▶ Exercise
Reproduce the entries. Match every word.

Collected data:
☆ ☆ ☆
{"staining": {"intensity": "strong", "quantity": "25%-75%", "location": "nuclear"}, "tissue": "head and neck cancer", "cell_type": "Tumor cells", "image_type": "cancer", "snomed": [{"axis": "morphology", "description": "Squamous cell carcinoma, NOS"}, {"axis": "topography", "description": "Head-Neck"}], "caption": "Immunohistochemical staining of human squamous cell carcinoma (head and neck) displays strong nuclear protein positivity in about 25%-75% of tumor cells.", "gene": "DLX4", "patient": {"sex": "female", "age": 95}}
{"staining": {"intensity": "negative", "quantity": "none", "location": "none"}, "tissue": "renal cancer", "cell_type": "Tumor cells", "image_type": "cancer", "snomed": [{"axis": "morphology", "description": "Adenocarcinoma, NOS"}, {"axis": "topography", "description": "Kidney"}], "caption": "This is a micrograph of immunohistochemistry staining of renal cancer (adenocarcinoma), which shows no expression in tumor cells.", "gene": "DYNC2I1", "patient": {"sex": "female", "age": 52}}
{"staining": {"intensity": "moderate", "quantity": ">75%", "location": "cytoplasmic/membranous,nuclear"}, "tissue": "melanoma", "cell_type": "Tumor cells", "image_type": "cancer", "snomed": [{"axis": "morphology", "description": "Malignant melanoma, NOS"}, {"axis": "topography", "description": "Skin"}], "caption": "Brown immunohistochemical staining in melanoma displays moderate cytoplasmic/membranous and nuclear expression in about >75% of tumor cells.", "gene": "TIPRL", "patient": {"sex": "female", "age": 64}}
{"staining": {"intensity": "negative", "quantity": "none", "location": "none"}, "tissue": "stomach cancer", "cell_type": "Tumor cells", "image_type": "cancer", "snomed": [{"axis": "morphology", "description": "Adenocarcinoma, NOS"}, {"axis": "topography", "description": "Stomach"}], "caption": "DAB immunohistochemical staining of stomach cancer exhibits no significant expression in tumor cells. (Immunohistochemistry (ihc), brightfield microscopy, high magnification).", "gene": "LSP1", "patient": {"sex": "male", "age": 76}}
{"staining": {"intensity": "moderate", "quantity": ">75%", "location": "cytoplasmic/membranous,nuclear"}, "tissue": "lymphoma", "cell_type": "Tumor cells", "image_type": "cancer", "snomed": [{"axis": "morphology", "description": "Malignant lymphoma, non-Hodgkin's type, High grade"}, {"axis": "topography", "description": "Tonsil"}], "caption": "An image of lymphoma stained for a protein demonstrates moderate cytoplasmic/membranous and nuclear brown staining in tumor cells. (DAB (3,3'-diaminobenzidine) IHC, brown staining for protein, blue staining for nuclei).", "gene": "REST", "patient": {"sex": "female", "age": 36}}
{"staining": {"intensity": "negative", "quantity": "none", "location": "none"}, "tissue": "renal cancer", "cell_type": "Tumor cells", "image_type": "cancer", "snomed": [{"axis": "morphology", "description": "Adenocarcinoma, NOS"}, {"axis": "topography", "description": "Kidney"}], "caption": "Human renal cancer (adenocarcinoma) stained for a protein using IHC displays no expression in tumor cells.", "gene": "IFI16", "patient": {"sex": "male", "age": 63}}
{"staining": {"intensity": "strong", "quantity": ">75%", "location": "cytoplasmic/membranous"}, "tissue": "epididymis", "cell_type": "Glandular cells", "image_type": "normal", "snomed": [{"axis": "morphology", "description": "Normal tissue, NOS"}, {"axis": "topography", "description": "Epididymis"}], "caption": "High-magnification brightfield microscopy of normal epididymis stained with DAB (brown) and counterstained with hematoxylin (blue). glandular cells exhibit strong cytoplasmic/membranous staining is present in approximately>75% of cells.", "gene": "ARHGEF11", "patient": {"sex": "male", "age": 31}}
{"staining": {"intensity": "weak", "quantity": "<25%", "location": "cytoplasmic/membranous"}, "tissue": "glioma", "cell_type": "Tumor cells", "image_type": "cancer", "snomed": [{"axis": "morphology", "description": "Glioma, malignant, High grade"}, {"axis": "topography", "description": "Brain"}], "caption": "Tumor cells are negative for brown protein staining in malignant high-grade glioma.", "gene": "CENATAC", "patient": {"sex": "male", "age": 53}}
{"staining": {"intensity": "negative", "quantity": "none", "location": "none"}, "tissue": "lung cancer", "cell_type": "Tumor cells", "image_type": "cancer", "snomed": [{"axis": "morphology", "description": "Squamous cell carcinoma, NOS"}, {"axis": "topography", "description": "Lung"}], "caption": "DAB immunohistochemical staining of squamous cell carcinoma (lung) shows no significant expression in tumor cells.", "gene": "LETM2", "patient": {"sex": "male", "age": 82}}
☆ ☆ ☆
▶ Result for this task
{"staining": {"intensity": "strong", "quantity": "25%-75%", "location": "nuclear"}, "tissue": "head and neck cancer", "cell_type": "Tumor cells", "image_type": "cancer", "snomed": [{"axis": "morphology", "description": "Squamous cell carcinoma, NOS"}, {"axis": "topography", "description": "Head-Neck"}], "caption": "Immunohistochemical staining of human squamous cell carcinoma (head and neck) displays strong nuclear protein positivity in about 25%-75% of tumor cells.", "gene": "DLX4", "patient": {"sex": "female", "age": 95}}
{"staining": {"intensity": "negative", "quantity": "none", "location": "none"}, "tissue": "renal cancer", "cell_type": "Tumor cells", "image_type": "cancer", "snomed": [{"axis": "morphology", "description": "Adenocarcinoma, NOS"}, {"axis": "topography", "description": "Kidney"}], "caption": "This is a micrograph of immunohistochemistry staining of renal cancer (adenocarcinoma), which shows no expression in tumor cells.", "gene": "DYNC2I1", "patient": {"sex": "female", "age": 52}}
{"staining": {"intensity": "moderate", "quantity": ">75%", "location": "cytoplasmic/membranous,nuclear"}, "tissue": "melanoma", "cell_type": "Tumor cells", "image_type": "cancer", "snomed": [{"axis": "morphology", "description": "Malignant melanoma, NOS"}, {"axis": "topography", "description": "Skin"}], "caption": "Brown immunohistochemical staining in melanoma displays moderate cytoplasmic/membranous and nuclear expression in about >75% of tumor cells.", "gene": "TIPRL", "patient": {"sex": "female", "age": 64}}
{"staining": {"intensity": "negative", "quantity": "none", "location": "none"}, "tissue": "stomach cancer", "cell_type": "Tumor cells", "image_type": "cancer", "snomed": [{"axis": "morphology", "description": "Adenocarcinoma, NOS"}, {"axis": "topography", "description": "Stomach"}], "caption": "DAB immunohistochemical staining of stomach cancer exhibits no significant expression in tumor cells. (Immunohistochemistry (ihc), brightfield microscopy, high magnification).", "gene": "LSP1", "patient": {"sex": "male", "age": 76}}
{"staining": {"intensity": "moderate", "quantity": ">75%", "location": "cytoplasmic/membranous,nuclear"}, "tissue": "lymphoma", "cell_type": "Tumor cells", "image_type": "cancer", "snomed": [{"axis": "morphology", "description": "Malignant lymphoma, non-Hodgkin's type, High grade"}, {"axis": "topography", "description": "Tonsil"}], "caption": "An image of lymphoma stained for a protein demonstrates moderate cytoplasmic/membranous and nuclear brown staining in tumor cells. (DAB (3,3'-diaminobenzidine) IHC, brown staining for protein, blue staining for nuclei).", "gene": "REST", "patient": {"sex": "female", "age": 36}}
{"staining": {"intensity": "negative", "quantity": "none", "location": "none"}, "tissue": "renal cancer", "cell_type": "Tumor cells", "image_type": "cancer", "snomed": [{"axis": "morphology", "description": "Adenocarcinoma, NOS"}, {"axis": "topography", "description": "Kidney"}], "caption": "Human renal cancer (adenocarcinoma) stained for a protein using IHC displays no expression in tumor cells.", "gene": "IFI16", "patient": {"sex": "male", "age": 63}}
{"staining": {"intensity": "strong", "quantity": ">75%", "location": "cytoplasmic/membranous"}, "tissue": "epididymis", "cell_type": "Glandular cells", "image_type": "normal", "snomed": [{"axis": "morphology", "description": "Normal tissue, NOS"}, {"axis": "topography", "description": "Epididymis"}], "caption": "High-magnification brightfield microscopy of normal epididymis stained with DAB (brown) and counterstained with hematoxylin (blue). glandular cells exhibit strong cytoplasmic/membranous staining is present in approximately>75% of cells.", "gene": "ARHGEF11", "patient": {"sex": "male", "age": 31}}
{"staining": {"intensity": "weak", "quantity": "<25%", "location": "cytoplasmic/membranous"}, "tissue": "glioma", "cell_type": "Tumor cells", "image_type": "cancer", "snomed": [{"axis": "morphology", "description": "Glioma, malignant, High grade"}, {"axis": "topography", "description": "Brain"}], "caption": "Tumor cells are negative for brown protein staining in malignant high-grade glioma.", "gene": "CENATAC", "patient": {"sex": "male", "age": 53}}
{"staining": {"intensity": "negative", "quantity": "none", "location": "none"}, "tissue": "lung cancer", "cell_type": "Tumor cells", "image_type": "cancer", "snomed": [{"axis": "morphology", "description": "Squamous cell carcinoma, NOS"}, {"axis": "topography", "description": "Lung"}], "caption": "DAB immunohistochemical staining of squamous cell carcinoma (lung) shows no significant expression in tumor cells.", "gene": "LETM2", "patient": {"sex": "male", "age": 82}}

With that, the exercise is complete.